We reiterate our Buy stance on Pak Elektron (PAEL) with a Dec 2025 Target Price (TP) of Rs58/share, offering a potential upside of 38%. We are revising up our earning estimates for 2025-2026 on the back of (1) a better power division outlook amidst the export of transformers to the US and other countries, (2) volumetric recovery in the appliances division, and (3) a fall in interest rate to help both volumes and decline in finance cost. As a result, we revise our 2025/2026 earnings by 34-44% to Rs5.9/7.0 per share from earlier expectations of Rs4.1/5.2 per share.
Better Power Division Outlook amidst the onset of transformers exports: PAEL has recently started exporting power transformers to the USA and has received orders worth up to US$20mn (Rs5.6bn), with the annual potential to serve/execute US$50mn (Rs13.9bn) worth of orders per annum, as per our channel checks. These orders will be delivered next year in 2025, starting in the March 2025 quarter. We believe that higher duties on Chinese imports and higher lead time from Mexico give PAEL an edge in increasing its footprint in the American market.

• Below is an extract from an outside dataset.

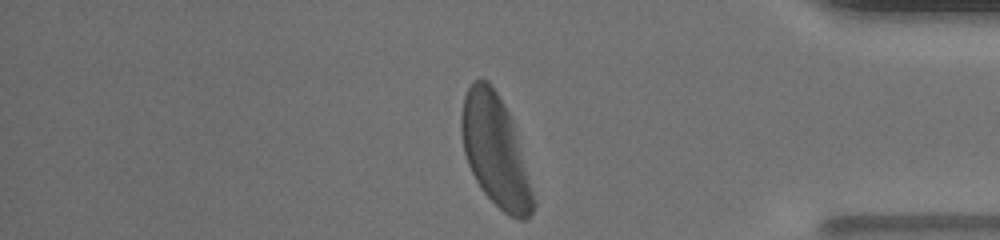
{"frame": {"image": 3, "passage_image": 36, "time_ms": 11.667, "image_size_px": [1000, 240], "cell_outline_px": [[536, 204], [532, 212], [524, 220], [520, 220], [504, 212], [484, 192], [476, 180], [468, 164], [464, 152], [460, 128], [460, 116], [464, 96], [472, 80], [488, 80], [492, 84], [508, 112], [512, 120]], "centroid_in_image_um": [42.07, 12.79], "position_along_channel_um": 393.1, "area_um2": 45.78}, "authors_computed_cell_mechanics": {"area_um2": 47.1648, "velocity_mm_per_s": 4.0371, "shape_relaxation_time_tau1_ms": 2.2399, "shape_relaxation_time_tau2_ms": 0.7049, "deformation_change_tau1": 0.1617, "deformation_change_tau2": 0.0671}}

Additionally, based on our channel checks, the gross margins on exports to the USA market are over 30%, compared to the 2023 overall power segment gross margin of 23.8%.

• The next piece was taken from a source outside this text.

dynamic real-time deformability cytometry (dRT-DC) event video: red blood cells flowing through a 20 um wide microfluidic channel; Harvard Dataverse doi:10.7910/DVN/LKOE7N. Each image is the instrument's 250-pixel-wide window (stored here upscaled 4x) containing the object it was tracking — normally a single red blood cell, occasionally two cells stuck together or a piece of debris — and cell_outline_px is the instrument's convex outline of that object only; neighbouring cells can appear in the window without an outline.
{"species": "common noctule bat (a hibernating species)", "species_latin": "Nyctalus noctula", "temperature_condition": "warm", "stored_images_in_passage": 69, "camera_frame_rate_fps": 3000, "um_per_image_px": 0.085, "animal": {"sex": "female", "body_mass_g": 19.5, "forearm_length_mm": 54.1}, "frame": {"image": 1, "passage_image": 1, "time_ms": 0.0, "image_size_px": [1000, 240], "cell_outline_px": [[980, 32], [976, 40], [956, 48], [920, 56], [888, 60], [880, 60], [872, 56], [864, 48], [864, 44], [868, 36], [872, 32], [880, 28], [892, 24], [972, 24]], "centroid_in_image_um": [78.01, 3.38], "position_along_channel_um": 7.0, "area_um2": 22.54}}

Furthermore, the government actively engages with potential investors to enhance the country’s Power Division. The key objectives include reducing energy losses and improving the country’s electricity distribution network. These measures will ultimately increase the sales of the power division in the medium term.
We estimate a net revenue growth of 40% from the power division, reaching Rs32bn in 2025 from Rs23bn in 2024. The power division will contribute around 46% to total net sales in 2025.
Recovery in Appliance sales: We are expecting a recovery in appliance sales on the back of (1) ease in import restrictions, (2) improvement in consumer financing amid interest rate cut, (3) improved disposable income of the public amidst lower inflation, (4) expected recovery in construction activities and (5) continuation in urbanization.
We expect PAEL’s appliances division to post volumetric growth of 20% YoY in 2025F after witnessing growth of over 30% YoY in 2024. In absolute terms, appliances sales will increase by 36% YoY to Rs38bn vs Rs28bn in 2024E.
Deleveraging and falling interest rates: PAEL management aims to pay off all long-term debt within 2-3 years. The company has aggressively started deleveraging its balance sheet, as evident by the total loan, which has declined from Rs22.8bn in Dec 2022 to Rs16.1bn in Sep 2024. Furthermore, KIBOR has come down by 930bps to 13.4% from a peak rate of 22.7%. This deleveraging, coupled with a fall in lending rates, is expected to improve profitability by 36% or Rs2.1/share in 2025.
Gross Margins to Remain Stable: We expect margins to remain at 26.5% in 2025, in line with the 9M2024 trend, due to local currency stability and a scheduled inflation decline.
Attractive Valuations: PAEL is currently trading at Rs41.53/share, offering a potential total upside of 38% to our Target Price of Rs58 per share.
We have valued PAEL using an equal-weighted blend of the discounted cash flow (DCF) method and PAEL’s historical P/E multiple of 9.8x.
For DCF calculations, we have used a Risk-free rate of 12% and a Risk premium of 6% to arrive at a Cost of Equity of 18%.
Key Risks include (1) the unavailability of raw materials due to import restrictions, (2) higher than expected PKR devaluation, and (3) more-than-expected competition.